I recall a time when I met a young man—that was closeted and allowed myself to be apart of his life. Things fell apart when I wanted to go out on dates and have him come out with some of my friends. But, I couldn’t have that with him. It was this very moment I knew I couldn’t love him in the way he needed me to.

To be honest, I felt guilty, and shameful, because I was rejecting someone that truly wasn’t a horrible person. I had my back against the wall, and I asked myself: Am I choosing my truth or am I choosing a life that doesn’t meet my needs?

After I answered this question, it was clear that I had no choice but to choose myself and not feel guilty about it.

Like most of us, I called up my JUDY (a good girl friend or gay best friend) I asked him was I insane for feeling this way. His response: “If you’re with someone that makes you feel empty or less than, and you’re not able to express your truth, leave it be.”

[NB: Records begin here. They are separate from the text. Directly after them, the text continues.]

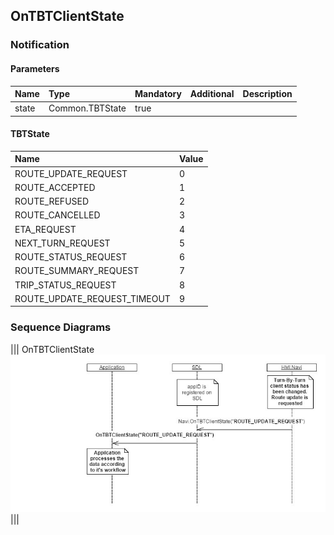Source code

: ## OnTBTClientState


### Notification

#### Parameters

|Name|Type|Mandatory|Additional|Description|
|:---|:---|:--------|:---------|:----------|
|state|Common.TBTState|true|||

#### TBTState

|Name|Value|
|:---|:----|
|ROUTE_UPDATE_REQUEST|0|
|ROUTE_ACCEPTED|1|
|ROUTE_REFUSED|2|
|ROUTE_CANCELLED|3|
|ETA_REQUEST|4|
|NEXT_TURN_REQUEST|5|
|ROUTE_STATUS_REQUEST|6|
|ROUTE_SUMMARY_REQUEST|7|
|TRIP_STATUS_REQUEST|8|
|ROUTE_UPDATE_REQUEST_TIMEOUT|9|

### Sequence Diagrams
|||
OnTBTClientState
![OnTBTClientState](./assets/OnTBTClientState.jpg)
|||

I think most of us have those moments where we believe we’ve found the perfect match, but we’ve only found someone that masks our own pain and loneliness. By the time I processed everything, I discovered that anyone who loves me, would never position themselves in my life to make me dim my own light and truth for their insecurities.

So, when dealing with situations as such, ask yourself: “Am I being authentic and true to my own heart.” Answer that question and there goes your answer. What helped me in this scenario was coming to the realization that he felt no shame for keeping me a secret. He didn’t care how me diming my light to enable his inability to love and accept his sexual identity without shame.

I am not suggesting that we should perpetuate hate and bash a gay man that is struggling with his sexual identity. BUT I am not suggesting that we fall in love with someone that we can’t ultimately trust. After a certain point in our life, we can’t operate in spaces that aren’t healthy for us and guess what? WE DON’T HAVE TO!